## Task goal
Print exactly the lines from the one containing "pinky pip: (363, 365)" through the last line of the records below, both included, and nothing else; omit any pictures.

-- Exercise data follows --

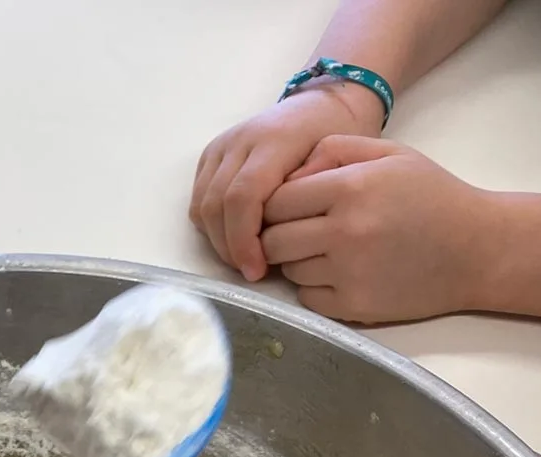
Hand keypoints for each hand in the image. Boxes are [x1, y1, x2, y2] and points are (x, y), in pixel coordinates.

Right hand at [192, 86, 385, 282]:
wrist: (326, 102)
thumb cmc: (341, 136)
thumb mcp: (341, 164)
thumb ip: (307, 196)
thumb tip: (277, 237)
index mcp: (275, 139)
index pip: (243, 197)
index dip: (244, 240)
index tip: (257, 269)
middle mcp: (241, 140)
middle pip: (216, 205)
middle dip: (229, 247)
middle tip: (250, 270)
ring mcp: (222, 146)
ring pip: (202, 205)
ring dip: (217, 240)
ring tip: (243, 257)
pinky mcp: (211, 154)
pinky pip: (199, 199)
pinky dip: (211, 226)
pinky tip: (234, 236)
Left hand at [260, 136, 498, 322]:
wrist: (480, 249)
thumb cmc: (433, 196)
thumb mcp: (392, 155)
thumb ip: (335, 150)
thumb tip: (288, 174)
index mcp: (351, 187)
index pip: (275, 201)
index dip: (274, 205)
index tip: (287, 208)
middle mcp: (345, 231)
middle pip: (272, 240)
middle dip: (277, 236)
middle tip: (299, 232)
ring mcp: (348, 272)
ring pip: (288, 271)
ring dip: (298, 262)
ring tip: (329, 251)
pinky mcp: (354, 306)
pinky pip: (306, 298)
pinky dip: (315, 289)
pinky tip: (342, 274)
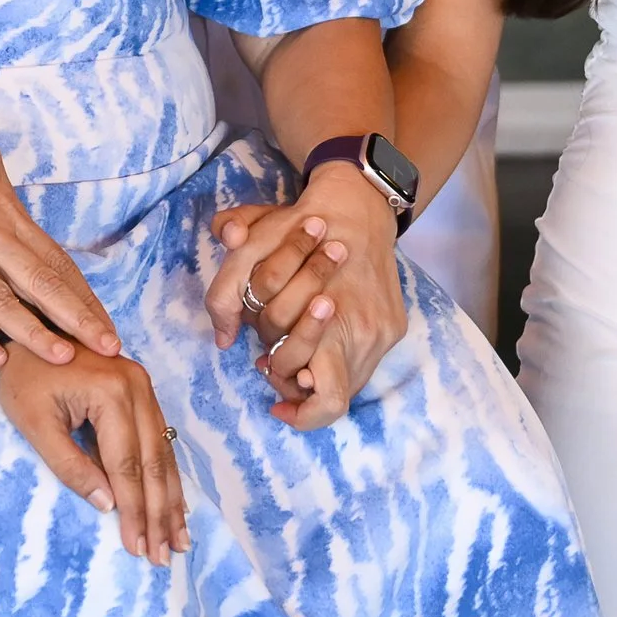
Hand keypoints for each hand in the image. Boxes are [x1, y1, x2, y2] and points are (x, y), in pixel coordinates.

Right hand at [0, 113, 121, 370]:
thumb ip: (8, 199)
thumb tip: (23, 221)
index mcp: (5, 211)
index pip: (55, 260)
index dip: (83, 295)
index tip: (105, 321)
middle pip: (40, 282)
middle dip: (77, 318)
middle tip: (108, 347)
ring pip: (0, 299)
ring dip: (32, 332)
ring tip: (62, 357)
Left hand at [0, 342, 185, 563]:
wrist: (27, 327)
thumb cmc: (23, 376)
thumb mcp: (35, 423)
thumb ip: (70, 465)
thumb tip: (107, 505)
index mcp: (111, 394)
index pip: (126, 466)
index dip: (134, 511)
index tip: (137, 548)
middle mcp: (137, 388)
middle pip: (153, 463)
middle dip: (159, 514)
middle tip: (164, 555)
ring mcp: (143, 386)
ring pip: (164, 452)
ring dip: (171, 499)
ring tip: (178, 539)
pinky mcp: (141, 389)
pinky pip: (160, 438)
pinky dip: (167, 474)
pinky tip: (174, 502)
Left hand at [208, 164, 406, 429]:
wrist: (358, 206)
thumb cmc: (300, 227)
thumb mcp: (251, 249)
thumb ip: (228, 287)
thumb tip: (222, 338)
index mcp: (333, 318)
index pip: (325, 397)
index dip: (298, 410)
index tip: (273, 399)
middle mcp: (365, 333)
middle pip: (332, 396)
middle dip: (297, 386)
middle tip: (271, 364)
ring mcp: (383, 333)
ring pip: (348, 385)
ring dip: (316, 376)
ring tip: (290, 352)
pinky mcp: (394, 328)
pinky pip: (363, 365)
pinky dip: (335, 362)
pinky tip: (315, 344)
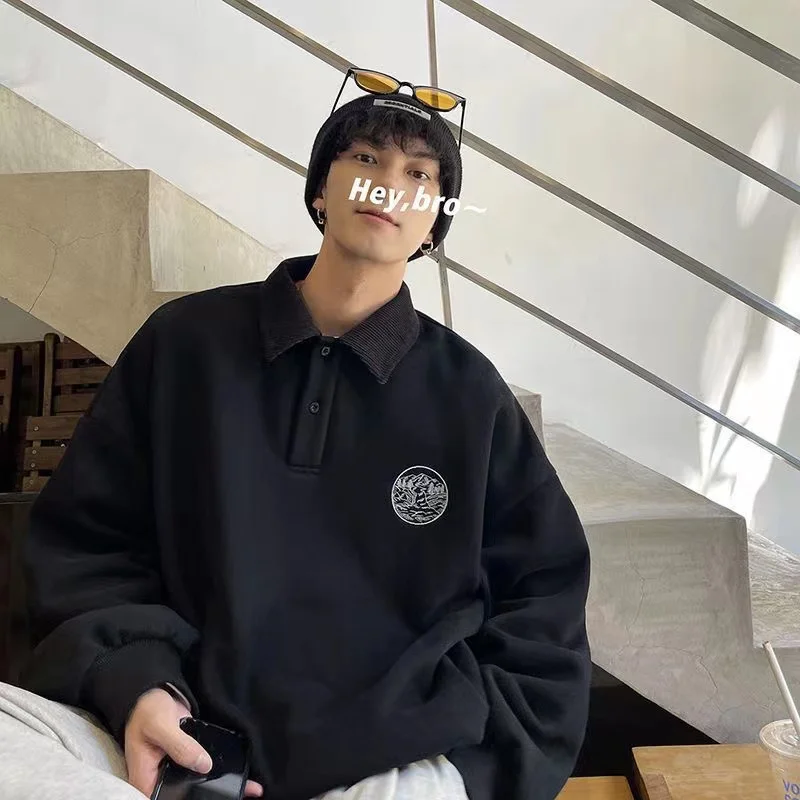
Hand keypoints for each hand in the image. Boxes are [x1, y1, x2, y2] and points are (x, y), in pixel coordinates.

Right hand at [124, 686, 263, 797]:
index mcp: (145, 778)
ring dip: (217, 783)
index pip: (164, 799)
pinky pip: (201, 766)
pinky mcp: (186, 756)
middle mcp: (159, 777)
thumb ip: (180, 746)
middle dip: (207, 793)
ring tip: (244, 787)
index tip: (210, 797)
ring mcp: (174, 768)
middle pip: (183, 794)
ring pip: (195, 782)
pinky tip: (236, 771)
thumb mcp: (161, 725)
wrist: (153, 692)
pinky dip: (217, 769)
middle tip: (236, 792)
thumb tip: (204, 765)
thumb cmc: (147, 708)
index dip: (187, 799)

-- Exercise data concluded --

## Output
pinky pip: (363, 365)
pinky dip: (335, 362)
pinky tip: (315, 344)
Hand keypoints for each hand in the image. Boxes are [x1, y1, x2, y2] and points are (x, y), in pixel coordinates.

Right hand at [124, 686, 263, 797]:
index mcp: (145, 778)
ring dip: (217, 783)
index pip: (164, 799)
pinky pip: (201, 766)
pinky mcp: (186, 756)
middle mcp: (159, 777)
thumb ip: (180, 746)
middle dip: (207, 793)
ring tip: (244, 787)
index tip: (210, 797)
ring mcp: (174, 768)
middle pip: (183, 794)
ring pip: (195, 782)
pinky tip: (236, 771)
thumb mcp: (161, 725)
wrist: (153, 692)
pinky dip: (217, 769)
middle tip: (236, 792)
thumb tip: (204, 765)
thumb cmc: (147, 708)
index dip: (187, 799)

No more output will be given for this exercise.